The Captain Was a Doctor:
The Long War and Uneasy Peace of POW John Reid
Jonathon Reid

Dundurn, Toronto, 2020
ISBN 9781459747210


Jonathon ReidOstensibly, this book recounts the experiences of a Canadian Army doctor, Capt. John Reid, who was sent to Hong Kong in November 1941, was captured by the Japanese, and then spent almost four years in Japanese POW camps.

But the story is written as a biography covering Reid's full life. As one reads through the book, one realizes that the story is actually about a promising young man with a bright future and a loving family, whose future was irrevocably scarred and compromised by his wartime experience.

John Anthony Gibson Reid was born on 06 October 1913 into a middle-class family in Toronto. He graduated from the University of Toronto in 1938 with a medical degree, looking forward to a promising career. But, with World War II well underway, in August 1941 Reid enlisted in the Canadian Army. He was then assigned to accompany one of the two Canadian regiments sent in November 1941 to reinforce the British garrison in Hong Kong. They arrived just in time for the Japanese attack on 07 December 1941.

After a year in Hong Kong, Reid was transferred to Japan as the doctor and only officer in a draft of five hundred men. One can only guess at the unremitting strain of having to constantly beg and bargain with his Japanese captors on behalf of the men in his charge. But the years of unremitting strain and self-sacrifice, together with the atrocious food and appalling living conditions, took a heavy toll. Only when Reid got back to Canada did the toll begin to reveal itself.
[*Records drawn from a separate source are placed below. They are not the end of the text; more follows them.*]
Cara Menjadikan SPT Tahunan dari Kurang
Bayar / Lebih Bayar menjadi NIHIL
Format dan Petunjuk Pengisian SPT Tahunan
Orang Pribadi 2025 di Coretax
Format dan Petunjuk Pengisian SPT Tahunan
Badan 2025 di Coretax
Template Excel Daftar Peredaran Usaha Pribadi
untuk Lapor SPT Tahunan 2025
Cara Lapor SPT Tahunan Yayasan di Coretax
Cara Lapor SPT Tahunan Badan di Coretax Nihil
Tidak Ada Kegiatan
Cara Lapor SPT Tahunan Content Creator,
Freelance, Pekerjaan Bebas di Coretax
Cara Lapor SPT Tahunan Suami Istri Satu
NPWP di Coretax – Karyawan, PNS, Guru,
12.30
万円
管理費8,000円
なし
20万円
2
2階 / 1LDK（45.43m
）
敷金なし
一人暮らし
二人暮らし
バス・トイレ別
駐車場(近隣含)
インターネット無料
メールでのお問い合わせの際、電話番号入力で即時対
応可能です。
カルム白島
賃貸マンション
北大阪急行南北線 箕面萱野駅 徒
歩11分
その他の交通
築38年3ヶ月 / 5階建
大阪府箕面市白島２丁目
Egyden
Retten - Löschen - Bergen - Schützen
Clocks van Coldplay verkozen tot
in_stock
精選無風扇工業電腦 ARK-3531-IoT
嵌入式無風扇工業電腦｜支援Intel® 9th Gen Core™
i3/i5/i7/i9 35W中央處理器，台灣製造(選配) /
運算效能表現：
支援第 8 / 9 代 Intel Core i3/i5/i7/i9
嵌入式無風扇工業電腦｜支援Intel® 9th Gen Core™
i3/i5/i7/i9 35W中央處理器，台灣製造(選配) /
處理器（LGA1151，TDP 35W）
The subsequent story of Reid's postwar experience is written as a factual narrative, but the man who came back to Canada after the war was clearly not the same man that left for Hong Kong in 1941. The narrative contains hints of psychological distress: references to waking up screaming from nightmares, certain bizarre personality traits. In particular he was psychologically, perhaps even physically, unable to talk about his experiences, even when it seemed that he wanted to, not even to those closest to him. Reid also had a lot of trouble settling down. In time, he met another woman, divorced his first wife and started a second family.

But finally the privations and strain of the prison camps caught up to Reid. In January 1974, he suffered a severe attack of encephalitis from which he never completely recovered. Then, following increasing dementia and incapacitation, Reid died of pneumonia on 07 July 1979.

The author of this biography is Reid's eldest son. As the acknowledgements relate, this book came together almost by accident over several decades. The author kept running into, or hearing from, people who knew his father in Japan and who tried to keep in touch. Other sources included archival material written by returning POWs, all of which spoke admiringly, even reverentially, of his father. Indeed, much of the story is told through quotes from these accounts. The final impetus came from one of the Canadian POWs who was writing a book about their experiences in Japan and asked for some material about Reid.

A powerful book. Not an easy read, but one of the few accounts of this nature of which I am aware, to my mind very important and valuable. Highly recommended.